- _Problem_: Pick out each line in the data below that contains the word "values", and copy those lines in full.

■ ■ ■ ■

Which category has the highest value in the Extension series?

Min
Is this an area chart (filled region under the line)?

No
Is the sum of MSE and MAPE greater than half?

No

■ ■ ■ ■

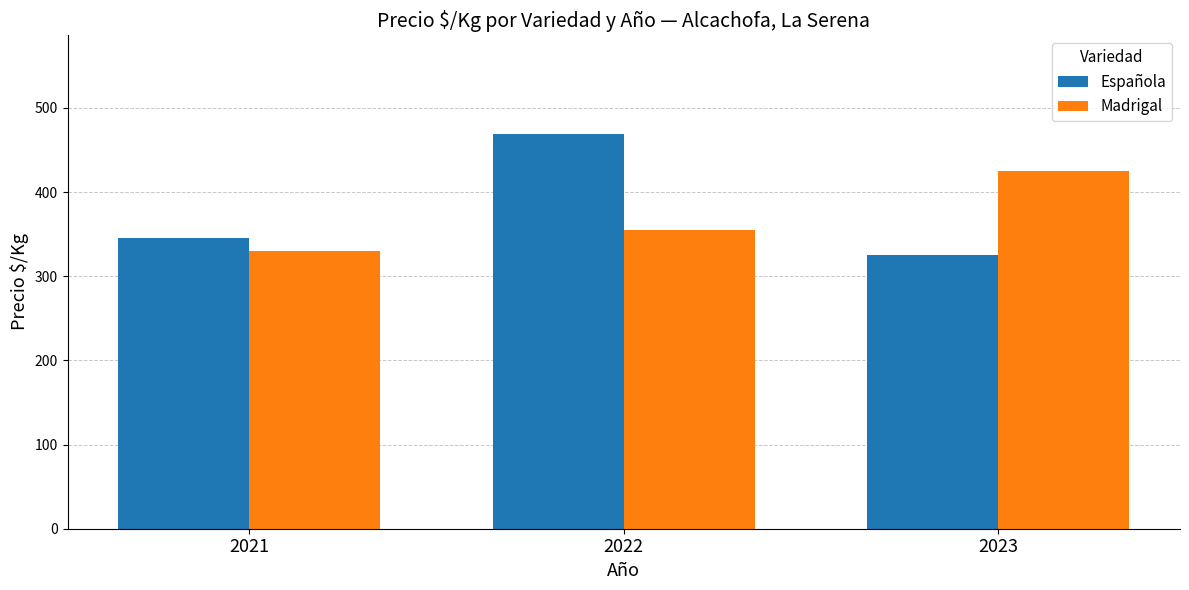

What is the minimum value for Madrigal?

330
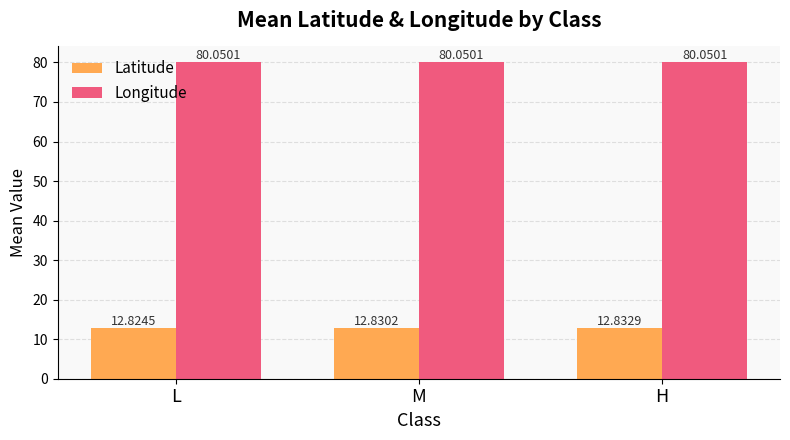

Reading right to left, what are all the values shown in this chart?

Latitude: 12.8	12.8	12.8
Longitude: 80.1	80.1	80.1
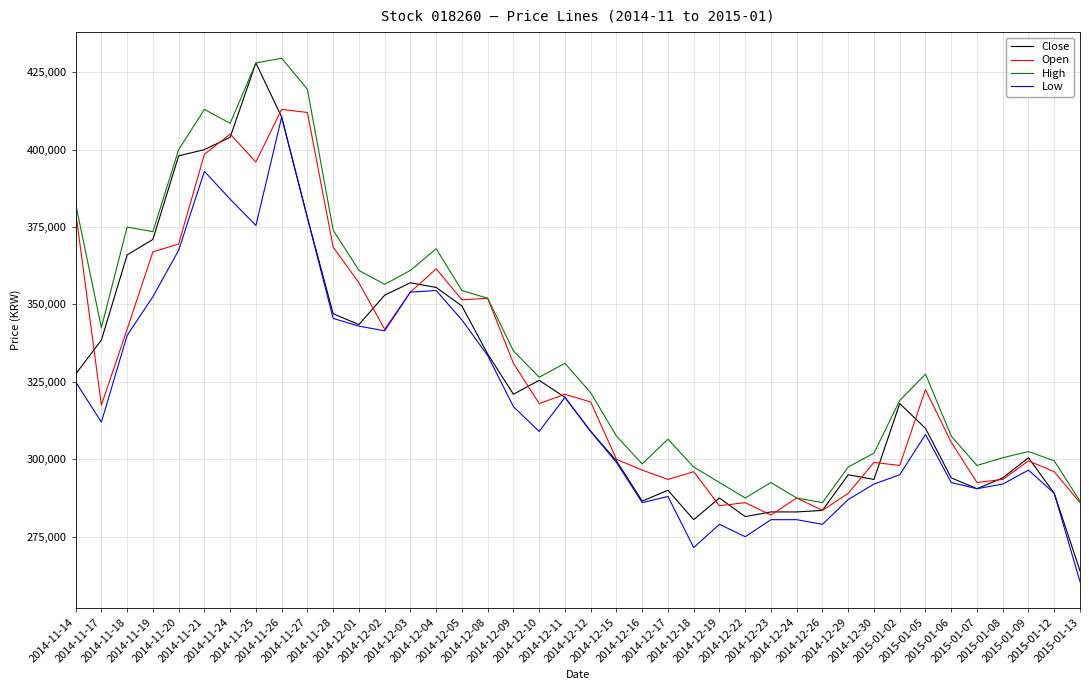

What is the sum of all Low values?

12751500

■ ■ ■ ■

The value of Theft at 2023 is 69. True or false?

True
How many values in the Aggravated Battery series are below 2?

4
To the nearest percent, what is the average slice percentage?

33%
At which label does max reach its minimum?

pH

■ ■ ■ ■

- _Answer box_:
Reading right to left, what are all the values shown in this chart?
What is the sum of all Low values?
How many values in the Aggravated Battery series are below 2?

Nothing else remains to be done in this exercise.